** Begin EXCERPT PROVIDED **

# Compost Spreader



## GoPre (Oct 28, 2017)

Does anyone know where to find a cheap compost spreader. I would love to rent one, but nothing in my immediate area.

Thanks!


----------



## pennstater2005 (Jul 17, 2017)

I don't know of any either. Home Depot lists them on their site but none near me. I would love one to spread peat over the reno this fall because I know it would use considerably less than by hand.

I look occasionally on CL. Wonder if local golf courses would have any to offload?


----------



## GoPre (Oct 28, 2017)

pennstater2005 said:


> I don't know of any either. Home Depot lists them on their site but none near me. I would love one to spread peat over the reno this fall because I know it would use considerably less than by hand.
> 
> I look occasionally on CL. Wonder if local gold courses would have any to offload?


Exact same reason I need one...good thought on the golf courses.


----------



## ericgautier (Apr 22, 2017)

Get one of these... hehe.

https://www.youtube.com/watch?v=9VgPCnmTD7U

Check out the drag mat... hmmm... I need one of those


----------



## Colonel K0rn (Jul 4, 2017)

For what it's worth, my local Site One rents a topdresser like the one that eric posted above for $40/day.


----------



## unclebucks06 (Apr 25, 2018)

I have an EcoLawn 250 for rent, but I am in San Antonio, TX


----------



## Kneu0117 (Jul 1, 2019)

** End EXCERPT PROVIDED **
** Begin RECORDS PROVIDED **

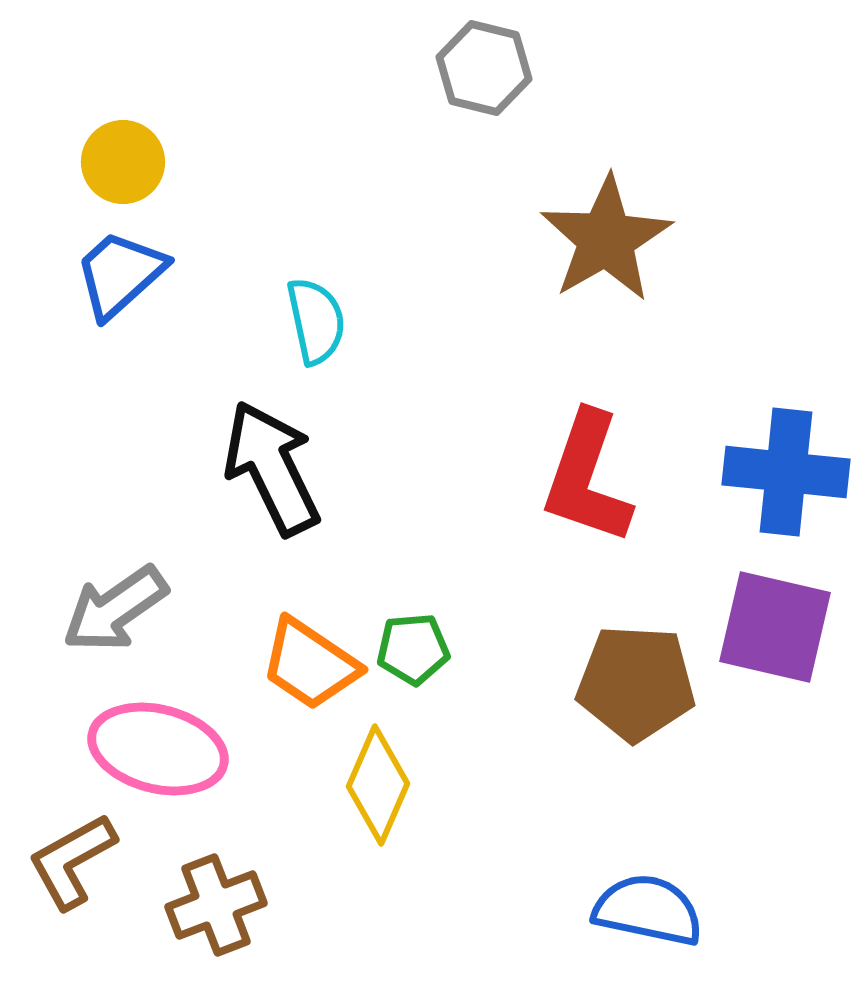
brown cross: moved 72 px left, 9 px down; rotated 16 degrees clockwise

** End RECORDS PROVIDED **
** Begin RECORDS PROVIDED **

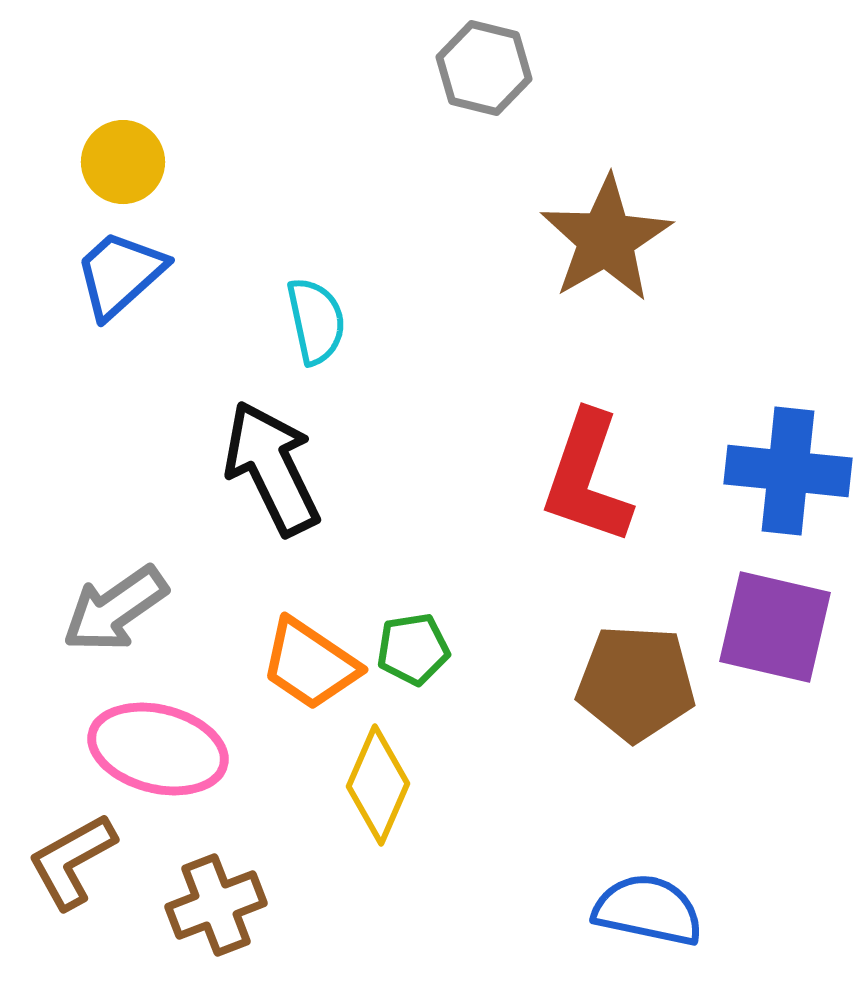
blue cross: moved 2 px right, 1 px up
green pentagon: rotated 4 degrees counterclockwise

** End RECORDS PROVIDED **

PROBLEM SET
1. Answer these from the compost spreader thread:
(a) What does pennstater2005 want to spread over the reno this fall?
(b) What daily rate does Colonel K0rn's local Site One charge to rent a topdresser?
(c) In what city does unclebucks06 have an EcoLawn 250 for rent?
2. Pick up the compost spreader thread at its final line and continue it.
The entries are drawn from a separate source.

ANSWERS TO THE TASKS
1.
(a) Peat
(b) $40 per day
(c) San Antonio, TX

2.
Do you by any chance still have that ecolawn 259 for rent in San Antonio? Was looking for one around here but no one seems to have them.


----------



## FlowRider (Apr 7, 2019)

Colonel K0rn said:


> For what it's worth, my local Site One rents a topdresser like the one that eric posted above for $40/day.


@Colonel K0rn thanks for letting us know about that!

I will have to see if my Site One branch has one of those.

The people on this forum really help each other out.

Thanks again! :nod:


----------



## ctrav (Aug 18, 2018)

Wonder how it would do with sand?


----------



## GWLBE (Jun 23, 2019)

https://www.houzz.com/products/peak-seasons-green-compost-spreader-prvw-vr~54117040?lid=39064744

I have one. For compost the bigger chunks have to dumped out. For peat it puts it down fast, so a lot reloading.

Says it currently available.


----------



## Rashad (May 9, 2020)

Unclebucks06

Where in San Antonio, TX can I rent a Eco 250?
Thanks for your time.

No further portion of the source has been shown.